Davis Levin Livingston Attorney Matthew Winter Scores Free Speech Victory in Panhandler Case

In a triumph for free speech rights in Hawai’i County, Judge Susan Oki Mollway issued a temporary restraining order this month prohibiting the county from interfering with a man’s right to display a sign asking for money while standing along a public roadway.

Davis Levin Livingston attorney Mathew Winter, who represented the man, called the ruling a victory for freedom of speech for all of Hawai’i County’s residents and visitors. All people have a right to publicly express their views, he said, from a homeless person asking for help to a politician asking for votes. The government has no right to suppress speech it does not like.

Justin Guy was standing at the side of Kaiwi Street in Kailua-Kona on June 3rd, holding a sign saying “Homeless Please Help.” A Hawai’i County Police officer came up to him, told him that panhandling was illegal, and asked him to leave the area. This was not the first time this had happened to Mr. Guy. The officer then issued Mr. Guy a citation for violating Hawai’i County Code Section 14-75, which makes it illegal to solicit money in a variety of public places.

Although the criminal charges were dismissed, Davis Levin Livingston, together with the American Civil Liberties Union of Hawaii, filed a lawsuit to ensure the right of free speech for Mr. Guy and everyone in the county.

In issuing the temporary restraining order, Judge Mollway found that County Code Section 14-75 violates the First Amendment right of free speech and that Mr. Guy is likely to win his lawsuit. She said that it was unclear why the county could not address public safety issues in a less restrictive way.

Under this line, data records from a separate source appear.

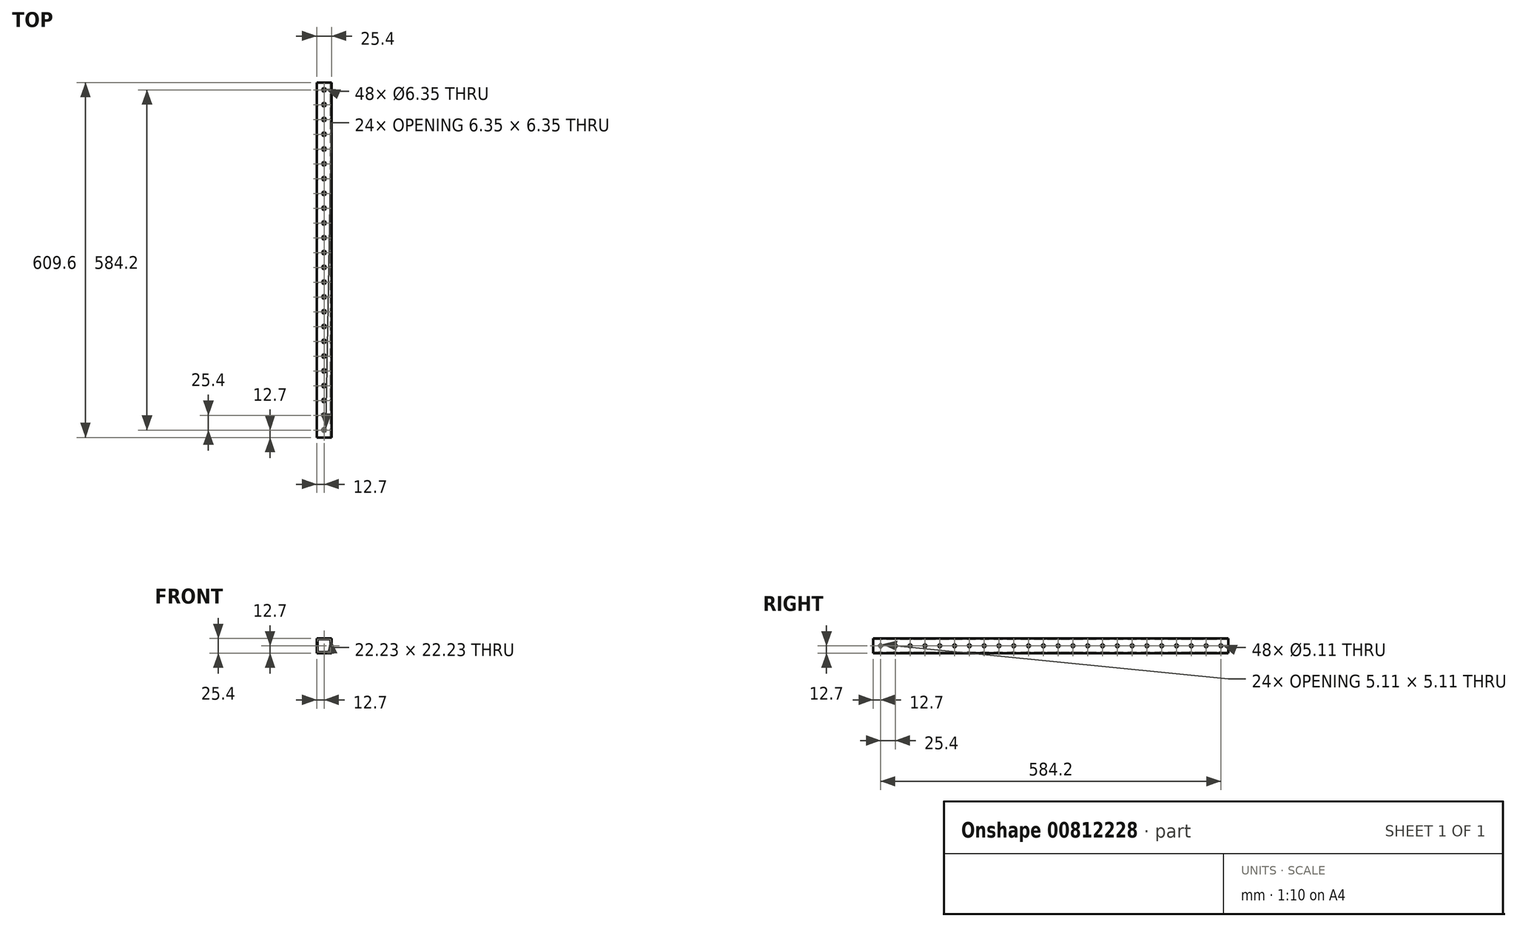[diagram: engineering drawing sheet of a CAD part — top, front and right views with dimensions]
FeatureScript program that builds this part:
annotation { "Feature Type Name" : "Feature", "Feature Type Description" : "" }
export const myFeature = defineFeature(function(context is Context, id is Id, definition is map)
    precondition{}
    {
        {
            var Q0;
            Q0=qCreatedBy(makeId("Front.planeOp"),FACE);
            var sketch = newSketch(context, id + "F0", { "sketchPlane" : qUnion([Q0])});
            skLineSegment(sketch, "E0.bottom", {"start": v(12.7, 12.7) * mm, "end": v(-12.7, 12.7) * mm});
            skLineSegment(sketch, "E0.top", {"start": v(12.7, -12.7) * mm, "end": v(-12.7, -12.7) * mm});
            skLineSegment(sketch, "E0.left", {"start": v(12.7, 12.7) * mm, "end": v(12.7, -12.7) * mm});
            skLineSegment(sketch, "E0.right", {"start": v(-12.7, 12.7) * mm, "end": v(-12.7, -12.7) * mm});
            skPoint(sketch, "E0.middle", {"position": v(0, 0) * mm});
            skLineSegment(sketch, "E1.0", {"start": v(11.11, -11.11) * mm, "end": v(-11.11, -11.11) * mm});
            skLineSegment(sketch, "E1.1", {"start": v(11.11, 11.11) * mm, "end": v(11.11, -11.11) * mm});
            skLineSegment(sketch, "E1.2", {"start": v(11.11, 11.11) * mm, "end": v(-11.11, 11.11) * mm});
            skLineSegment(sketch, "E1.3", {"start": v(-11.11, 11.11) * mm, "end": v(-11.11, -11.11) * mm});
            skSolve(sketch);
        }
        {
            var Q0;
            Q0 = qSketchRegion(id + "F0", true);
            extrude(context, id + "F1", {"entities" : qUnion([Q0]), "depth" : 609.6 * mm, "offsetDistance" : 25.4 * mm});
        }
        {
            var Q0;
            Q0=makeQuery(id+"F1.opExtrude","SWEPT_FACE",FACE,{"disambiguationData":[OSD([sQuery(id+"F0.wireOp",EDGE,"E0.bottom")])]});
            var sketch = newSketch(context, id + "F2", { "sketchPlane" : qUnion([Q0])});
            skCircle(sketch, "E2", {"center": v(0, -12.7) * mm, "radius": 3.18 * mm});
            skCircle(sketch, "E3.0.1.0", {"center": v(0, -38.1) * mm, "radius": 3.18 * mm});
            skCircle(sketch, "E3.0.2.0", {"center": v(0, -63.5) * mm, "radius": 3.18 * mm});
            skCircle(sketch, "E3.0.3.0", {"center": v(0, -88.9) * mm, "radius": 3.18 * mm});
            skCircle(sketch, "E3.0.4.0", {"center": v(0, -114.3) * mm, "radius": 3.18 * mm});
            skCircle(sketch, "E3.0.5.0", {"center": v(0, -139.7) * mm, "radius": 3.18 * mm});
            skCircle(sketch, "E3.0.6.0", {"center": v(0, -165.1) * mm, "radius": 3.18 * mm});
            skCircle(sketch, "E3.0.7.0", {"center": v(0, -190.5) * mm, "radius": 3.18 * mm});
            skCircle(sketch, "E3.0.8.0", {"center": v(0, -215.9) * mm, "radius": 3.18 * mm});
            skCircle(sketch, "E3.0.9.0", {"center": v(0, -241.3) * mm, "radius": 3.18 * mm});
            skCircle(sketch, "E3.0.10.0", {"center": v(0, -266.7) * mm, "radius": 3.18 * mm});
            skCircle(sketch, "E3.0.11.0", {"center": v(0, -292.1) * mm, "radius": 3.18 * mm});
            skCircle(sketch, "E3.0.12.0", {"center": v(0, -317.5) * mm, "radius": 3.18 * mm});
            skCircle(sketch, "E3.0.13.0", {"center": v(0, -342.9) * mm, "radius": 3.18 * mm});
            skCircle(sketch, "E3.0.14.0", {"center": v(0, -368.3) * mm, "radius": 3.18 * mm});
            skCircle(sketch, "E3.0.15.0", {"center": v(0, -393.7) * mm, "radius": 3.18 * mm});
            skCircle(sketch, "E3.0.16.0", {"center": v(0, -419.1) * mm, "radius": 3.18 * mm});
            skCircle(sketch, "E3.0.17.0", {"center": v(0, -444.5) * mm, "radius": 3.18 * mm});
            skCircle(sketch, "E3.0.18.0", {"center": v(0, -469.9) * mm, "radius": 3.18 * mm});
            skCircle(sketch, "E3.0.19.0", {"center": v(0, -495.3) * mm, "radius": 3.18 * mm});
            skCircle(sketch, "E3.0.20.0", {"center": v(0, -520.7) * mm, "radius": 3.18 * mm});
            skCircle(sketch, "E3.0.21.0", {"center": v(0, -546.1) * mm, "radius": 3.18 * mm});
            skCircle(sketch, "E3.0.22.0", {"center": v(0, -571.5) * mm, "radius": 3.18 * mm});
            skCircle(sketch, "E3.0.23.0", {"center": v(0, -596.9) * mm, "radius": 3.18 * mm});
            skLineSegment(sketch, "E3.direction1", {"start": v(0, -12.7) * mm, "end": v(25.4, -12.7) * mm, "construction": true});
            skLineSegment(sketch, "E3.direction2", {"start": v(0, -12.7) * mm, "end": v(0, -38.1) * mm, "construction": true});
            skSolve(sketch);
        }
        {
            var Q0;
            Q0 = qSketchRegion(id + "F2", true);
            extrude(context, id + "F3", {"entities" : qUnion([Q0]), "operationType" : NewBodyOperationType.REMOVE, "oppositeDirection" : true, "depth" : 25.4 * mm, "offsetDistance" : 25.4 * mm});
        }
        {
            var Q0;
            Q0=makeQuery(id+"F1.opExtrude","SWEPT_FACE",FACE,{"disambiguationData":[OSD([sQuery(id+"F0.wireOp",EDGE,"E0.right")])]});
            var sketch = newSketch(context, id + "F4", { "sketchPlane" : qUnion([Q0])});
            skCircle(sketch, "E4", {"center": v(12.7, 0) * mm, "radius": 2.55 * mm});
            skCircle(sketch, "E5.1.0.0", {"center": v(38.1, 0) * mm, "radius": 2.55 * mm});
            skCircle(sketch, "E5.2.0.0", {"center": v(63.5, 0) * mm, "radius": 2.55 * mm});
            skCircle(sketch, "E5.3.0.0", {"center": v(88.9, 0) * mm, "radius": 2.55 * mm});
            skCircle(sketch, "E5.4.0.0", {"center": v(114.3, 0) * mm, "radius": 2.55 * mm});
            skCircle(sketch, "E5.5.0.0", {"center": v(139.7, 0) * mm, "radius": 2.55 * mm});
            skCircle(sketch, "E5.6.0.0", {"center": v(165.1, 0) * mm, "radius": 2.55 * mm});
            skCircle(sketch, "E5.7.0.0", {"center": v(190.5, 0) * mm, "radius": 2.55 * mm});
            skCircle(sketch, "E5.8.0.0", {"center": v(215.9, 0) * mm, "radius": 2.55 * mm});
            skCircle(sketch, "E5.9.0.0", {"center": v(241.3, 0) * mm, "radius": 2.55 * mm});
            skCircle(sketch, "E5.10.0.0", {"center": v(266.7, 0) * mm, "radius": 2.55 * mm});
            skCircle(sketch, "E5.11.0.0", {"center": v(292.1, 0) * mm, "radius": 2.55 * mm});
            skCircle(sketch, "E5.12.0.0", {"center": v(317.5, 0) * mm, "radius": 2.55 * mm});
            skCircle(sketch, "E5.13.0.0", {"center": v(342.9, 0) * mm, "radius": 2.55 * mm});
            skCircle(sketch, "E5.14.0.0", {"center": v(368.3, 0) * mm, "radius": 2.55 * mm});
            skCircle(sketch, "E5.15.0.0", {"center": v(393.7, 0) * mm, "radius": 2.55 * mm});
            skCircle(sketch, "E5.16.0.0", {"center": v(419.1, 0) * mm, "radius": 2.55 * mm});
            skCircle(sketch, "E5.17.0.0", {"center": v(444.5, 0) * mm, "radius": 2.55 * mm});
            skCircle(sketch, "E5.18.0.0", {"center": v(469.9, 0) * mm, "radius": 2.55 * mm});
            skCircle(sketch, "E5.19.0.0", {"center": v(495.3, 0) * mm, "radius": 2.55 * mm});
            skCircle(sketch, "E5.20.0.0", {"center": v(520.7, 0) * mm, "radius": 2.55 * mm});
            skCircle(sketch, "E5.21.0.0", {"center": v(546.1, 0) * mm, "radius": 2.55 * mm});
            skCircle(sketch, "E5.22.0.0", {"center": v(571.5, 0) * mm, "radius": 2.55 * mm});
            skCircle(sketch, "E5.23.0.0", {"center": v(596.9, 0) * mm, "radius": 2.55 * mm});
            skLineSegment(sketch, "E5.direction1", {"start": v(12.7, 0) * mm, "end": v(38.1, 0) * mm, "construction": true});
            skSolve(sketch);
        }
        {
            var Q0;
            Q0 = qSketchRegion(id + "F4", true);
            extrude(context, id + "F5", {"entities" : qUnion([Q0]), "operationType" : NewBodyOperationType.REMOVE, "oppositeDirection" : true, "depth" : 25.4 * mm, "offsetDistance" : 25.4 * mm});
        }
    });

A temporary restraining order, or TRO, is a preliminary ruling that requires a party to a lawsuit to refrain from taking certain actions. In this case, the TRO requires the county to immediately stop infringing Mr. Guy’s free speech rights.

The ruling follows more than a year of effort by the ACLU to work informally with the county to address the constitutionality of the panhandling ordinance.

A further hearing in the case in January will address the constitutionality of several county solicitation laws.